In 2018, as a patient safety improvement initiative, my group decided to search for a practical, inexpensive, cost-effective way to reduce the occurrence of hypoxia during upper endoscopy.

In January of 2019, we found and tried a new oxygen delivery system, the Procedural Oxygen Mask (POM™).

The POM is an FDA-approved clear plastic oxygen mask that looks like a traditional O2 facemask, except that it has self-sealing oral & nasal endoscopy ports.

It also has a capnography sampling port.   The POM connects via standard oxygen tubing to any standard O2 flowmeter.  And when used with the included O2 reservoir side bag, it can deliver very high FiO2’s of 88-95%, simply by dialing the O2 flow rate up to 10-15 L/minute.

After several weeks of use on our highest-risk (morbid obesity, OSA, severe pulm dz) UGI endoscopy patients in the GI suite, we found the POM to be so effective at preventing & treating hypoxia, that it quickly supplanted nasal cannula as our routine O2 delivery system for ALL upper endoscopies: EGD’s, ERCP’s, TEE’s, bronchoscopies, & awake/ semi-awake intubations.

The superior O2 delivery by the POM allows maximal preoxygenation prior to the start of sedation, and in conjunction with close observation of the patient, combined with continuous capnography, prolongs the safe apneic time before critical O2 desaturation, allowing timely & effective INTERVENTION by the anesthesia provider PRIOR TO SEVERE HYPOXIA, thereby dramatically reducing the incidence & severity of hypoxic episodes.

The other “dirty little secret ” which we all know, but have simply tolerated for decades, is the fact that almost all upper endoscopy patients COUGH, often directly toward the staff, both during and also after upper endoscopy.

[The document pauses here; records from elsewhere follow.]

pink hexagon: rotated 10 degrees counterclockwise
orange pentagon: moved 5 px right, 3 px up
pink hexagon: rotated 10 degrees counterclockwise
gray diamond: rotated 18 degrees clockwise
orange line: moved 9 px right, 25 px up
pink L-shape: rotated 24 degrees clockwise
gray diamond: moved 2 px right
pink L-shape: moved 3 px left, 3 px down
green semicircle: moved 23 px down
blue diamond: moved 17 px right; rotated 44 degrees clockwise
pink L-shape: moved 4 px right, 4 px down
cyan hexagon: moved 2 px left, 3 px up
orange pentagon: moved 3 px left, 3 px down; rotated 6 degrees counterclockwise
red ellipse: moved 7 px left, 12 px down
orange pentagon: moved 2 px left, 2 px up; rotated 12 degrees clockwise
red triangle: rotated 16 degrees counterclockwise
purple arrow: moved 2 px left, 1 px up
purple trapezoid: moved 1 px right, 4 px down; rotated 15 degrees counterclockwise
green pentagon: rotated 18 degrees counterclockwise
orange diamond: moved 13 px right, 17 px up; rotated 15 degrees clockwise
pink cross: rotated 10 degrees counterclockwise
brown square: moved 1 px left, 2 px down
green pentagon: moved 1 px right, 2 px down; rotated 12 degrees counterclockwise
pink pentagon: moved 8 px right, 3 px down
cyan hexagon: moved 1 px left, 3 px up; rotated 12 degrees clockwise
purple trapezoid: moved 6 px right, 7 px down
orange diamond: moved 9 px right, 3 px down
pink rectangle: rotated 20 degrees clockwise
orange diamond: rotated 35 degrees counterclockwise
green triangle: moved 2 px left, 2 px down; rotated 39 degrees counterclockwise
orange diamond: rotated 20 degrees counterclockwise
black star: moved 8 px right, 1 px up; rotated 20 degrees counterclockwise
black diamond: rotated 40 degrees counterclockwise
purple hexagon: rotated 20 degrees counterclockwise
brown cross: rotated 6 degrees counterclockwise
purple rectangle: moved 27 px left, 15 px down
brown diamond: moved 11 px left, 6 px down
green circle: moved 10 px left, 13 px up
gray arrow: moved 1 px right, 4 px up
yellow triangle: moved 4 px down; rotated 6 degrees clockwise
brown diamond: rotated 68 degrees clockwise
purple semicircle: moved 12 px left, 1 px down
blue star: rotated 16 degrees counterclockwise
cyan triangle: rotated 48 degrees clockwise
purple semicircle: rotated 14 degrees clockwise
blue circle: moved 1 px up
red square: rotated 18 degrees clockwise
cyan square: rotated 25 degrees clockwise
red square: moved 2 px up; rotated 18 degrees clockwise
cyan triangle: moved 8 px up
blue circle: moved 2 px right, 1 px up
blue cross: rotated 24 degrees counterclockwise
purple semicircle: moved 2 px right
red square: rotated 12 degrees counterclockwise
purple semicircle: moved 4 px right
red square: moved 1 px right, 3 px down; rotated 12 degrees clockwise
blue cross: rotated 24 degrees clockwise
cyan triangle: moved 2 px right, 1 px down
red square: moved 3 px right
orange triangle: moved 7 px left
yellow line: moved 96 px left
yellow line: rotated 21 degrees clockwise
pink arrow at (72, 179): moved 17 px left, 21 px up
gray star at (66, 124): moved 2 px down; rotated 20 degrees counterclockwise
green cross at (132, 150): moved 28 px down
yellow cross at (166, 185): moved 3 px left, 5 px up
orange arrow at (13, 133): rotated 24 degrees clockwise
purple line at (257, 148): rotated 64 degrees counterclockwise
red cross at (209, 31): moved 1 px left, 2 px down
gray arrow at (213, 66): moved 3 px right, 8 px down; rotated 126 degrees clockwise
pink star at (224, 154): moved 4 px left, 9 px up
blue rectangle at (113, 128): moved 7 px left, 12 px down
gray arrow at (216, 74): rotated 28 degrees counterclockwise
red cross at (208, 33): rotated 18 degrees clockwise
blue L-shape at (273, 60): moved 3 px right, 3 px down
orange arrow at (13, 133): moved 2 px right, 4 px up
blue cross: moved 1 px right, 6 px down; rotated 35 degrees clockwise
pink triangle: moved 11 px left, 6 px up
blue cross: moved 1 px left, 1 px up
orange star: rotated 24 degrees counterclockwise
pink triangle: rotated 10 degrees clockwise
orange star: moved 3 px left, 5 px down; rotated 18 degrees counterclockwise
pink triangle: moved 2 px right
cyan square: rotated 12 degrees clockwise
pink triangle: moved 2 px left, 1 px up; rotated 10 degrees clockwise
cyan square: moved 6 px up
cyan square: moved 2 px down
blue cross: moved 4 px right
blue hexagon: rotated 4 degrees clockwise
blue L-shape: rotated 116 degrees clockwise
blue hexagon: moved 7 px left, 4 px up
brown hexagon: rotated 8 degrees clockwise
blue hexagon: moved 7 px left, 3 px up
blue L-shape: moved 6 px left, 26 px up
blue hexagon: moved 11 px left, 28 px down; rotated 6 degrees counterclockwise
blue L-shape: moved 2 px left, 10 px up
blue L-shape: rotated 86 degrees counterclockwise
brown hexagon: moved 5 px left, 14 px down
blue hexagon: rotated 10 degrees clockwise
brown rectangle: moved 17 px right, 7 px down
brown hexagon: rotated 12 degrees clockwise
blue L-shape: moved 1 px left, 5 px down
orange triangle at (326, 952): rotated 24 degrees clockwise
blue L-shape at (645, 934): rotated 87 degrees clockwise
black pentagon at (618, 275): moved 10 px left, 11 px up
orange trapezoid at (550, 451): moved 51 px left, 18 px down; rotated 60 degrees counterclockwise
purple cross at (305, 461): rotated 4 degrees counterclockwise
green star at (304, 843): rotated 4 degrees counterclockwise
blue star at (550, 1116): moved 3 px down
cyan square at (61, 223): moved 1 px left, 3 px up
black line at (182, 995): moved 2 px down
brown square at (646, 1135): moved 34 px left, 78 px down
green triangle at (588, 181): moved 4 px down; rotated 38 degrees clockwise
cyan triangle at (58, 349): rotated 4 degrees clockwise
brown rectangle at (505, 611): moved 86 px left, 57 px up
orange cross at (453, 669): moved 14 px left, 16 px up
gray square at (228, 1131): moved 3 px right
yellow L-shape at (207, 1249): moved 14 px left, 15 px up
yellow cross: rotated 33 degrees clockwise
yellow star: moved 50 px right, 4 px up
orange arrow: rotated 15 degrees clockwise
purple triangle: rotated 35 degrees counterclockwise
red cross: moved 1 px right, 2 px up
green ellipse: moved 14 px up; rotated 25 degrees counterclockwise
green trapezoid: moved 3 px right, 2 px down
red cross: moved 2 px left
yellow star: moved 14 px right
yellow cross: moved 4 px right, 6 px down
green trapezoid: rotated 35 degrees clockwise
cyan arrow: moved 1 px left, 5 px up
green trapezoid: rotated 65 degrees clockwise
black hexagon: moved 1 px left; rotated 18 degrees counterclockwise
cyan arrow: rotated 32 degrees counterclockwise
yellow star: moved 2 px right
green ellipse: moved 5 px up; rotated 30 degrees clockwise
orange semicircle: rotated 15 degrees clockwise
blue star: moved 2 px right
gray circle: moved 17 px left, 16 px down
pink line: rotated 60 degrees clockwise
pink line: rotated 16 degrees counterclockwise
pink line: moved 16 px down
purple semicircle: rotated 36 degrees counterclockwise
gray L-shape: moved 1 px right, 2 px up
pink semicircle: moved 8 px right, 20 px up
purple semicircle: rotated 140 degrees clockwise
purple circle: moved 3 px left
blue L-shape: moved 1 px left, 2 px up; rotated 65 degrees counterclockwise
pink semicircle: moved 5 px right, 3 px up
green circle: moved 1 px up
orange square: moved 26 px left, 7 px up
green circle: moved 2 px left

But in 2020, when the COVID-19 pandemic struck, and the primary route of transmission of the virus was identified as respiratory/aerosol, another tremendous benefit of the POM became evident: the POM mask provides a significant barrier to the aerosol “cloud” produced when a patient gags or coughs from instrumentation of the upper A/W.

So, we developed a protocol whereby as soon as the patient enters the endoscopy room, the hospital-mandated surgical mask is removed & substituted with a POM, which remains on the patient until they are stable, saturating well, and nearly ready for discharge from the Recovery Room, at which time the POM is removed, and substituted with another hospital-mandated surgical facemask until the patient leaves the facility.

The POM has thus turned out to also be a valuable infection-reduction tool.  Our Endoscopy & Recovery Room nursing staff have all expressed tremendous gratitude at no longer having instrumented patients coughing directly toward their faces.

These 2 major benefits of increased patient AND workplace safety from a single, simple device represent one of the most significant advances & improvements I’ve seen in my 35 years of anesthesia practice.   I encourage anyone who provides sedation for upper endoscopy to try it.

I personally would no longer perform –nor undergo–an upper endoscopy without a POM.